Copy link to clipboard
Copied
it is a good idea i think, while testing, to hard code the username and password.
this is what your code should look like, once you know it works, replace the samacountname in the filter atribute, the username and the password with variables.
<cfset count='1'>
<cfif #count# gt 0>
<cftry>
<cfldap action="QUERY"
name="AuthenticateUser"
attributes="samaccountname"
start="DC=Disney,DC=World,DC=com"
maxrows="1"
scope="subtree"
filter="(&(objectclass=user)(samaccountname=donald.duck@disney.com))"
server="ldap.Disney.World.com"
username=donald.duck@disney.com
password="Iamaduck123">
<cfset LoginMessage = "User #Authenticateuser.username# is logged in">
<cfcatch type="any">
<cfset LoginMessage = "User Authentication Failed">
</cfcatch>
</cftry>
<cfelse>
<cfset LoginMessage = "Username not found">
</cfif>
Copy link to clipboard
Copied
Hello
I really appreciate your help and it has really helped me alot. I am stuck now at this error message when trying to authenticate user/pswrd.
*****************************************************************************************************************************************************************************************************************************************
Authentication failed:[LDAP: error code 49 - 80090308: LdapErr: DSID-0C090334, comment: AcceptSecurityContext error, data 525, vece ]
++++++++++++++++++++++++++++++++++++++++++++++++++++++++++++++++++++++++++++++++++++++++++++++++++++++++++++++++++++++++++++++++++++++++++++++++++
<cfldap action="QUERY"
name="AuthenticateUser"
<--- I have also tried using different LDAP attributes like cn, UserPrincipalName and so forth but still getting = AcceptSecurityContext error, data 525. I have contacted my LDAP Admin and he has no idea why this issue is coming.I can see all users in LDAP and trying to authenticate each one of them but still same error.
LDAP.cfm
attributes="samaccountname"
start="DC=Disney,DC=World,DC=com"
maxrows="1"
scope="subtree"
filter="(&(objectclass=user)(samaccountname=donald.duck@disney.com))"

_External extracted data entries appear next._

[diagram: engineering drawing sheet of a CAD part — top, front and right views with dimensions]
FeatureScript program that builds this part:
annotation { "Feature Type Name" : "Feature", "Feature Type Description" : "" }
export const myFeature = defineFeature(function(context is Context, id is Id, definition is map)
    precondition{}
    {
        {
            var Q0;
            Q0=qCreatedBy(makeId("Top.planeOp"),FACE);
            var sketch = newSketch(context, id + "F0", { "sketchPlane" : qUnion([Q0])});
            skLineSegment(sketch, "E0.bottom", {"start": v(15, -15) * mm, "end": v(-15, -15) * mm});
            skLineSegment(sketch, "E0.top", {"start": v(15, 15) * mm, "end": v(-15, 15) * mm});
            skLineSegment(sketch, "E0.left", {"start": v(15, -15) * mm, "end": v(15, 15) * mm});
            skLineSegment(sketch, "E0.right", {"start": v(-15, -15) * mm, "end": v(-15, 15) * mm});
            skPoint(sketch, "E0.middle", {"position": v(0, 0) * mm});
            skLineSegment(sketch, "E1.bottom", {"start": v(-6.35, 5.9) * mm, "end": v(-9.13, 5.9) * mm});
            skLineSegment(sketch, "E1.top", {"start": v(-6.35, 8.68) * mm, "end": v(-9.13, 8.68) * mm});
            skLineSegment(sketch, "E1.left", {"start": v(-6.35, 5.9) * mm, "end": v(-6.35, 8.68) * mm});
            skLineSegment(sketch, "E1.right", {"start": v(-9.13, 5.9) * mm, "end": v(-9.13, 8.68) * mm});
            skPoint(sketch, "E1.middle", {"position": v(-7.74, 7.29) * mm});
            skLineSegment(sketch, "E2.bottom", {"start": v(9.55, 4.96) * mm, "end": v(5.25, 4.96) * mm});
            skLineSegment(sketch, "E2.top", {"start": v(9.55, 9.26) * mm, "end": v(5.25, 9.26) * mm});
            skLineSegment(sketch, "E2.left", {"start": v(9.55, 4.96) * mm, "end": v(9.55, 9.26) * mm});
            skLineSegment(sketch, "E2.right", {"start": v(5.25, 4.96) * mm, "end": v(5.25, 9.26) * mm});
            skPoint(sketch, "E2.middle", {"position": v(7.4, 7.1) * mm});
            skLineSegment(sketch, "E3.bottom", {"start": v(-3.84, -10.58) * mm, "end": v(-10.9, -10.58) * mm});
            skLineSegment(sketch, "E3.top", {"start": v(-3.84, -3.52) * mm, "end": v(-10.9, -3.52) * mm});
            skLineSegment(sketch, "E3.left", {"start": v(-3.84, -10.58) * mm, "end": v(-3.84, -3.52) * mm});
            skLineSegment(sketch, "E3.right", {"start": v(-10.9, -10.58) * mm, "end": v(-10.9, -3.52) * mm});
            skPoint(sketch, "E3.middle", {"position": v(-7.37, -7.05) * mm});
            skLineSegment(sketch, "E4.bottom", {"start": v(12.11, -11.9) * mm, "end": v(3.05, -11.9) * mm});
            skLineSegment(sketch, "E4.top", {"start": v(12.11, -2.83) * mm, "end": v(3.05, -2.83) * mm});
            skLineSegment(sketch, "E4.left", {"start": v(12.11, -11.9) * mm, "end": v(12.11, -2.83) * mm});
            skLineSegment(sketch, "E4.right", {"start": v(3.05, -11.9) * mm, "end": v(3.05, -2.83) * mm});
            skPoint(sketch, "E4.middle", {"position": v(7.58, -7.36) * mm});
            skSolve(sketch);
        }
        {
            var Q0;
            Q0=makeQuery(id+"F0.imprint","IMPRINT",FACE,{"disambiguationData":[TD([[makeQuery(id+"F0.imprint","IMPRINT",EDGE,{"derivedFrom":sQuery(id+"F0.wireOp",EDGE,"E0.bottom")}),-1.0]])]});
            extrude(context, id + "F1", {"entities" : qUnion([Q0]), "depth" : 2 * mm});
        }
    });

server="ldap.Disney.World.com"
username=donald.duck@disney.com
LINE 19:::>>> password="Iamaduck123">
I am really sorry to bother you and I deeply appreciate your time and knowledge.
Copy link to clipboard
Copied
Hello
Thanks alot for your help and it worked by correcting 2 things in the my LDAP hard coded page, since I was putting
1- Userid=smehboob alone ,however it is looking for a full domian like UserId= smehboob@disney.world.com
Now tricky part is how to attach input of uers with Disney.world.com so that it can be passed to LDAP for varification since I donot want users to put their full Userid=userid.disney.world.com. Any suggestions!
2- I have also changed attritbutes to
attributes="userPrincipalName,Username,Password"
Since these are the three things I am taking as an inputs. So my understasing is that we should match our inputs with attributes otherwise there will be a mismatch and will give us Authentication Failed message.
Copy link to clipboard
Copied
1. I would make the user id a variable in the LDAP query but hard code the DNS bit
username=#form.userid#.disney.world.com
Thats how I do it and I hope thats what you meant.
Im not sure if it will work for a user id with an user@disneyworld.com account
if it doesnt then you should be able to solve it with some conditional code i would have thought.
2. Yeah that sounds better then the way I do it, I only use the samaccount name rather the userprinciplename becuase of pre windows 2000 logins.